El nuevo nuevo testamento
La magistral película francesa El nuevo nuevo testamento (Le Tout Nouveau Testament), con una visión irreverente, nos muestra a la hija de Dios, una niña de diez años, que se escapa de la casa paterna y llega al mundo para revelarle a cada ser humano la fecha en la que va a morir. Y esta “simple” revelación cambia por completo el rumbo de la historia, puesto que la mayor fuente de incertidumbre se extingue de súbito. Y Dios se molesta con su hija, puesto que el control que ejerce sobre las vidas humanas desaparece en el momento en el que las personas ya saben cuánto tiempo les queda. Todos empiezan a disfrutar más su estancia en el mundo, se atreven a hacer lo que no habían podido, les dan rienda suelta a sus deseos íntimos, dejan los trabajos que los hacen miserables. La esposa de Dios se libera y se muestra más benigna que su compañero, le ofrece a la humanidad una visión feminista que no se basa en el castigo o el control de los cuerpos y las mentes. No dejen de ver esta inigualable película que, a través de un enfoque irreverente, nos conmina a pensar en los paradigmas que sostienen nuestras existencias.
Espacio y tiempo
En fin, el fin es inevitable y jamás seremos capaces de ejercer un control absoluto sobre nuestro tiempo. Nunca alcanzaremos los estándares impuestos por nuestros padres, por el mercado o por nosotros mismos, así que lo ideal es empezar a vislumbrar la vida como un laboratorio de experiencias que, en su mayoría, ocurrirán siempre de una forma distinta a la que planeamos.
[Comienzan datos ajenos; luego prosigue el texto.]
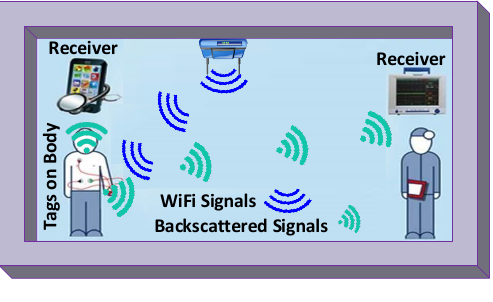
Figure 43. BackCom in the bio-medical field.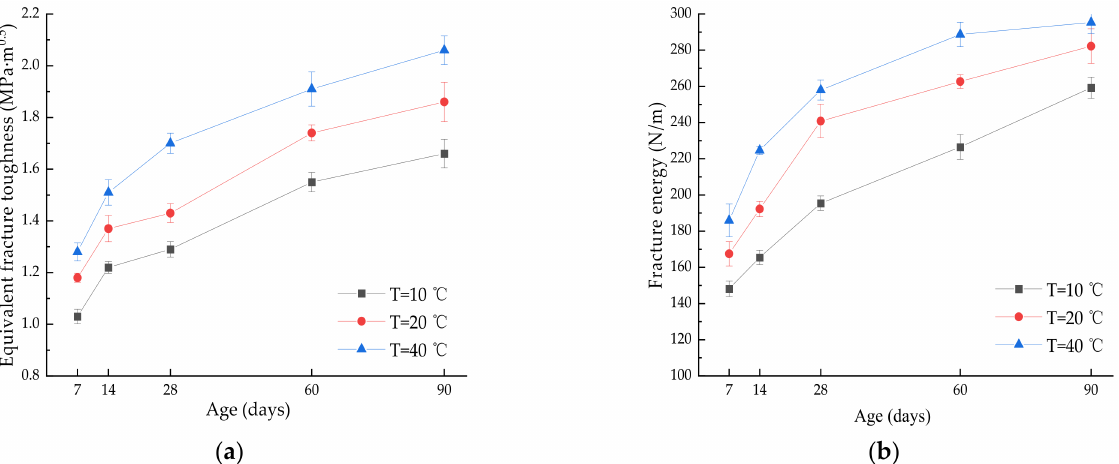
Figure 11. Fracture parameters of gallery concrete under different curing temperatures: ( a ) equivalent fracture toughness; ( b ) fracture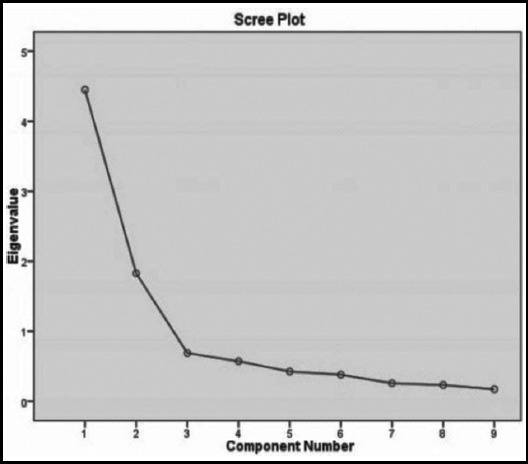
Scree Plot showing two-factor solution with Eigenvalues greater than 1 001, ns= not significant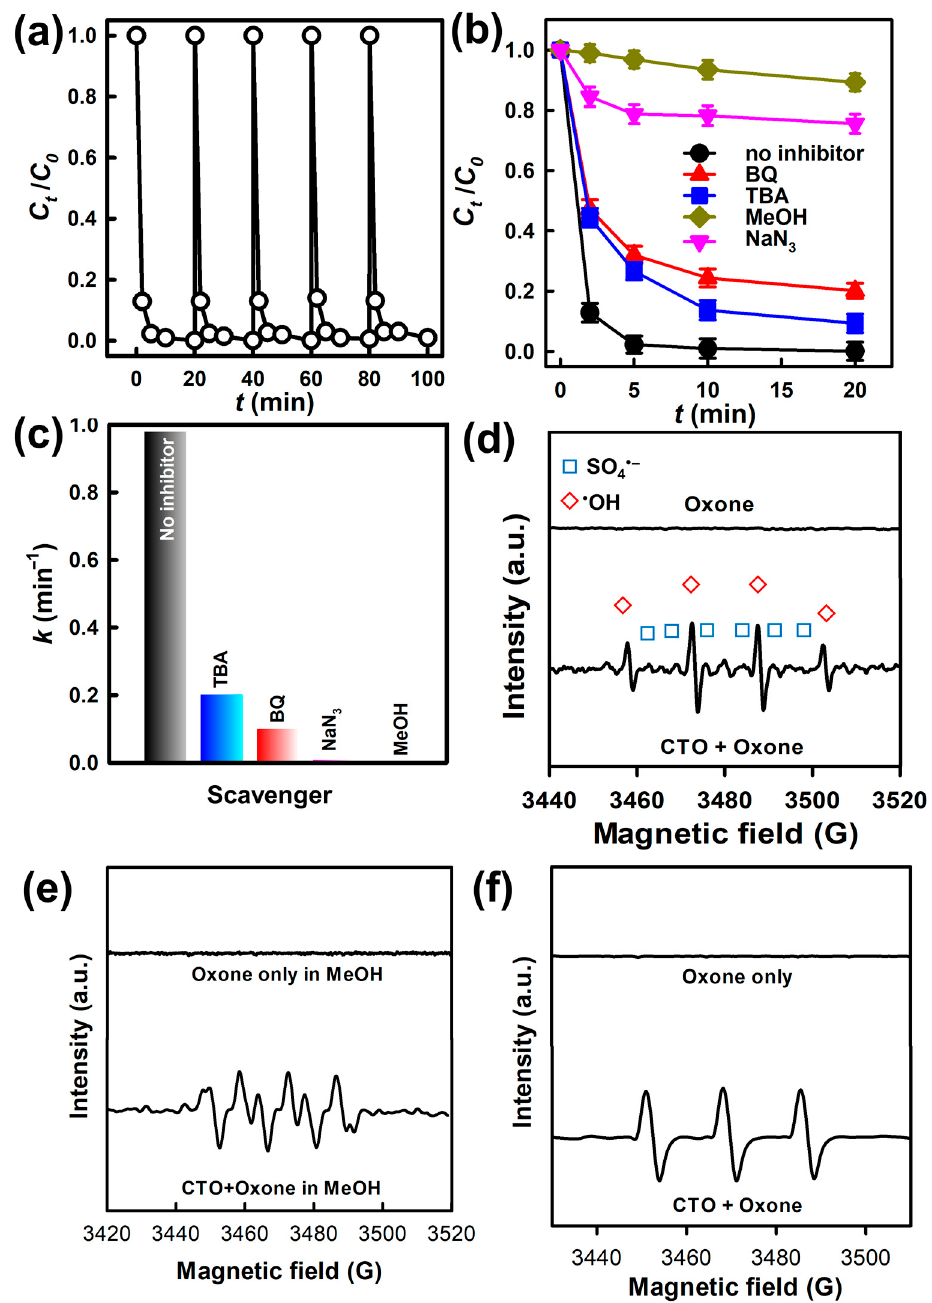
Figure 8. ( a ) Recyclability of CTO, ( b ) effect of inhibitors on BHPM degradation, and ( c ) the corre- sponding rate constants. EPR analyses of ( d ) DMPO-OH, DMPO-SO4, ( e ) superoxide, and ( f ) singlet oxygen (catalyst = 200 mg/L; oxone = 200 mg/L; T = 300 K).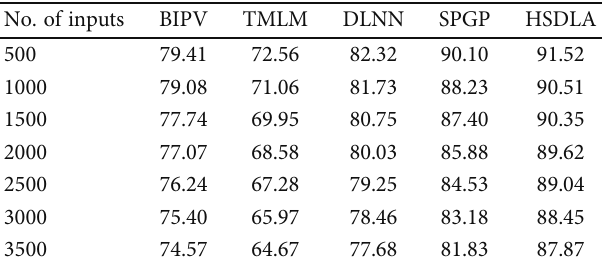
Table 5: Reservation of high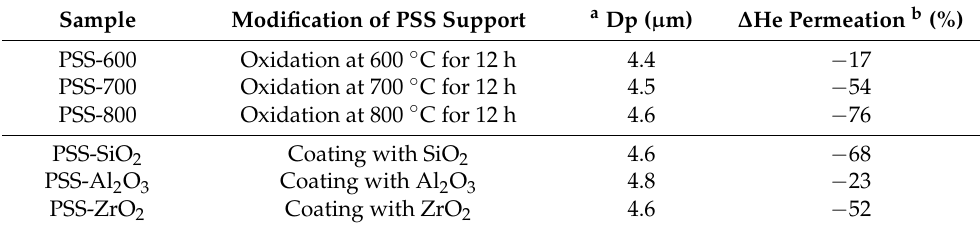
Table 1. Modified-PSS support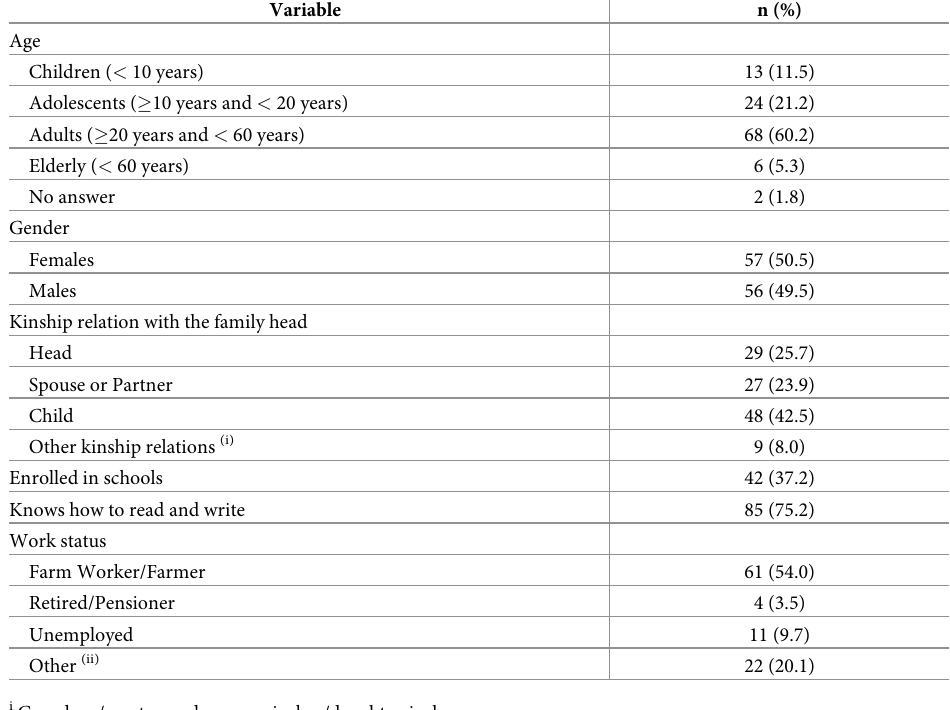
Table 1. Socio-demographic characteristics of the population in the semi-arid region of Alagoas, Brazil, 2016 (n =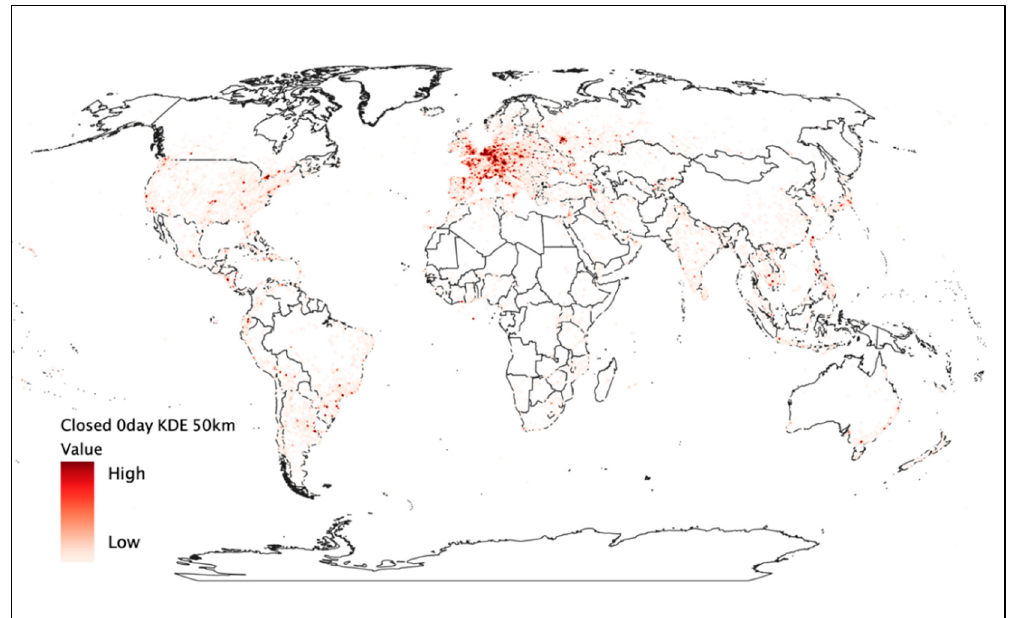
Figure 2. Distribution of closed OSM Notes resolved in 0 day using KDE.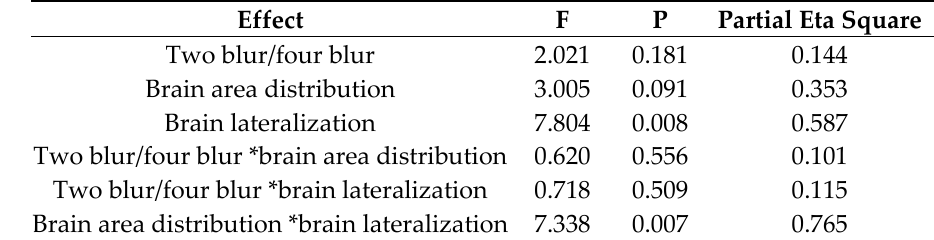
Table 2. The results of 0~200 ms in the experimental group.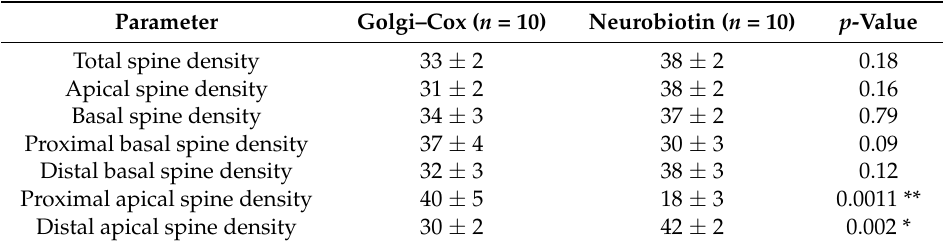
Table 2. Dendritic Spine density (spines per 100 µ m).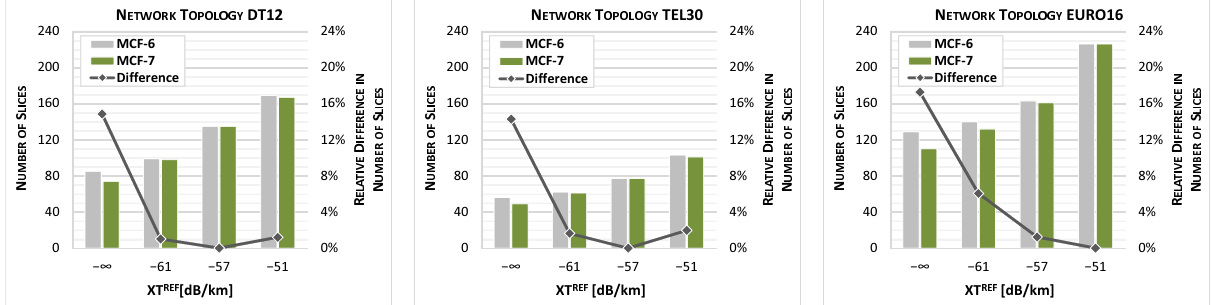
Figure 6. Comparison of network performance for fibers MCF-6 and MCF-7 in different network and crosstalk scenarios assuming |D| = 500: the required number of slices (bars) and relative difference in the number of required slices between both MCF options (lines).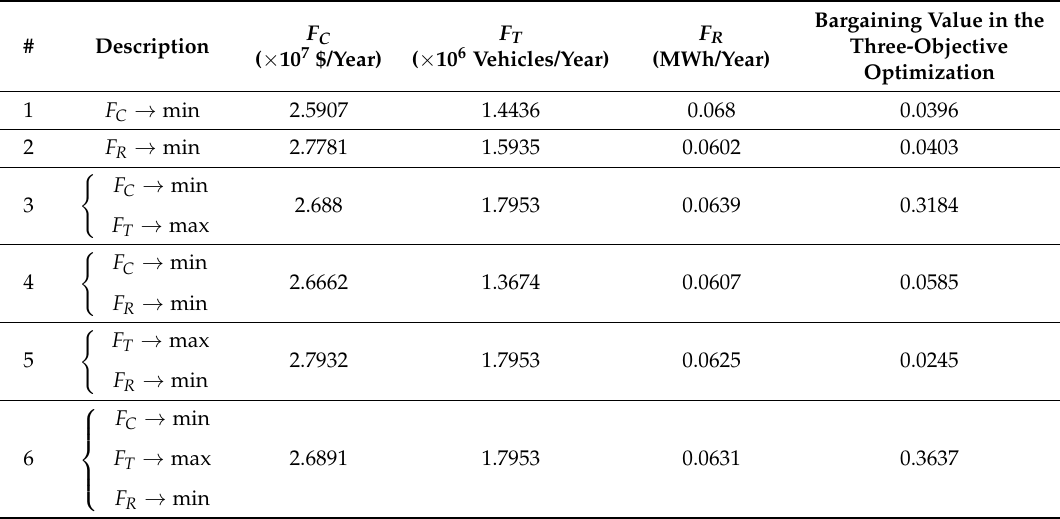
Table 4. Planning results comparison with different modeling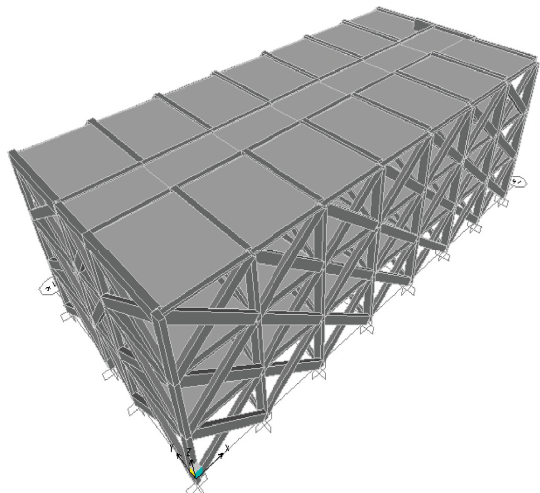
Figure 1: The representation infills the frame with bracing in three dimensions.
No se trata de arrojarse a la cama y dejar que la vida pase por encima de nosotros como un tráiler, pero tampoco de exprimir nuestras “potencialidades” al máximo. Darle espacio y tiempo al aburrimiento permitirá que las ideas creativas afloren, concederle una tarde a una plática insustancial revitalizará el espíritu, dibujar por mera intuición, sin la guía de un tutorial, nos devolverá algo de libertad. La pandemia es, como lo dijo Alessandro Baricco, una criatura de la era digital, ha crecido desmesuradamente al abrigo del internet y, en los años siguientes, veremos muchos de estos animales, que amplificarán nuestro miedo a ser improductivos, nuestro pánico a morir sin haber hecho algo “importante”; creo que debemos aplacar y domesticar nuestros miedos, para que los medios no se apoderen de nuestros cuerpos y nuestras mentes. Creo que debemos reconciliarnos con nuestra finitud y avanzar con los músculos menos tiesos. Creo que, como me lo dijo mi chamaca adolescente, que a veces es mucho más sabia que su madre, hay que recuperar la tradición oriental y dejarnos conducir como si fuéramos un tronco que flota en las aguas, a veces calmas y a veces agitadas, de este río que es la vida.